Efek yang timbul saat mengkonsumsi ganja adalah euforia, yaitu rasa senang yang tidak diketahui penyebabnya dan juga delusi, yaitu munculnya paham atau rasa percaya pada apa yang dianggap benar, padahal tidak. Efek ini, kata Dadang, akan menimbulkan dampak jangka panjang berupa gangguan mental dan perilaku pada pengguna.
Pengguna ganja, menurut Dadang, akan mengalami keadaan mal-adaptif atau tidak bisa beradaptasi dengan kenyataan. Dadang mengatakan ia sering merawat pasien yang mengalami gangguan akibat ganja ini. "Yang awalnya baik-baik saja, setelah memakai ganja berubah 180 derajat jadi sering bolos, produktivitasnya menurun. Ini mau jadi apa?" katanya.
Karena efek buruk ini, Dadang menyatakan sudah tepat penggolongan ganja sebagai narkotika. "Karena pemakaian ganja memang tidak membuat orang sakit secara badan, tapi sakit di pikirannya," kata Dadang.
Ia juga mengatakan tidak pernah mendengar ada pemakaian ganja untuk keperluan medis, seperti kemoterapi untuk kanker atau pengobatan HIV/AIDS. "Penelitian dari mana itu? Bohong itu," katanya. Dunia kedokteran, katanya, saat ini sudah mulai meninggalkan zat yang bersifat adiktif untuk keperluan medis. "Morfin saja sekarang sudah tidak dipakai, diganti dengan analgesik (penghilang rasa sakit) yang tidak membuat kecanduan," katanya.
Sebelumnya, Lingkar Ganja Nusantara pagi ini melakukan aksi di Patung Tugu Tani, Jakarta Pusat, menuntut legalisasi ganja. Mereka beralasan ganja memiliki berbagai manfaat, misalnya dalam bidang medis, yaitu sebagai kemoterapi untuk kanker.

INFORMASI SUMBER ->
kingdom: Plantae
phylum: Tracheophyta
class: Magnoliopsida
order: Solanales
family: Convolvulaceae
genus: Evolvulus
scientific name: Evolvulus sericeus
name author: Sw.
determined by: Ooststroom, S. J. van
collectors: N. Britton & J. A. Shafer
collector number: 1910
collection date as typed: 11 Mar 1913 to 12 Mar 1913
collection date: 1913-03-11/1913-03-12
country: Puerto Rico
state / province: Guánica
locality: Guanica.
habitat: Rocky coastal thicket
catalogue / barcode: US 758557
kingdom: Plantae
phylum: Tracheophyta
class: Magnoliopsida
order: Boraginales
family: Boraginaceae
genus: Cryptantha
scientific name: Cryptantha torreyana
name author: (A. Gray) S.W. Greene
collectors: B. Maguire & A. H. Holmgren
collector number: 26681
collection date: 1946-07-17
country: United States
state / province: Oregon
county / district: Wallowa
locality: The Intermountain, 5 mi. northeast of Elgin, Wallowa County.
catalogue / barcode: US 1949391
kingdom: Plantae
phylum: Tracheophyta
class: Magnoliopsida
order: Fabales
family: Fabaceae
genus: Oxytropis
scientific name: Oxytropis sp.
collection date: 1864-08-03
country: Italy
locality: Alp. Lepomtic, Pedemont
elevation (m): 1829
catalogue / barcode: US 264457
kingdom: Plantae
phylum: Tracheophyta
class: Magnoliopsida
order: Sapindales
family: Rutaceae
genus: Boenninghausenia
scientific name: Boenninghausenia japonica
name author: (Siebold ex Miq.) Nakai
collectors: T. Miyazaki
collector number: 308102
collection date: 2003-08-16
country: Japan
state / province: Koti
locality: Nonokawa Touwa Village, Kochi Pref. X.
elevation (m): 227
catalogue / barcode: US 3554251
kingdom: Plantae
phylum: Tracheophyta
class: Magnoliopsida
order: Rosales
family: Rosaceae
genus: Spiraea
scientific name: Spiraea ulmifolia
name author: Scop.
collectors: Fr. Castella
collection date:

SOAL MATERI ->
- A) Salin bagian teks tentang ganja dari "Sebelumnya, Lingkar Ganja" sampai "kemoterapi untuk kanker.".
- B) Tulis ulang dengan lebih ringkas paragraf dalam teks tentang ganja yang diawali "Pengguna ganja, menurut Dadang", tanpa menghilangkan fakta utamanya.

JAWABAN TIAP SOAL ->
- A)
Sebelumnya, Lingkar Ganja Nusantara pagi ini melakukan aksi di Patung Tugu Tani, Jakarta Pusat, menuntut legalisasi ganja. Mereka beralasan ganja memiliki berbagai manfaat, misalnya dalam bidang medis, yaitu sebagai kemoterapi untuk kanker.

- B) Menurut Dadang, pengguna ganja menjadi mal-adaptif atau tidak bisa beradaptasi dengan kenyataan. Ia sering merawat pasien dengan gangguan akibat ganja. Orang yang awalnya baik-baik saja berubah 180 derajat setelah memakai ganja, jadi sering bolos dan produktivitasnya menurun.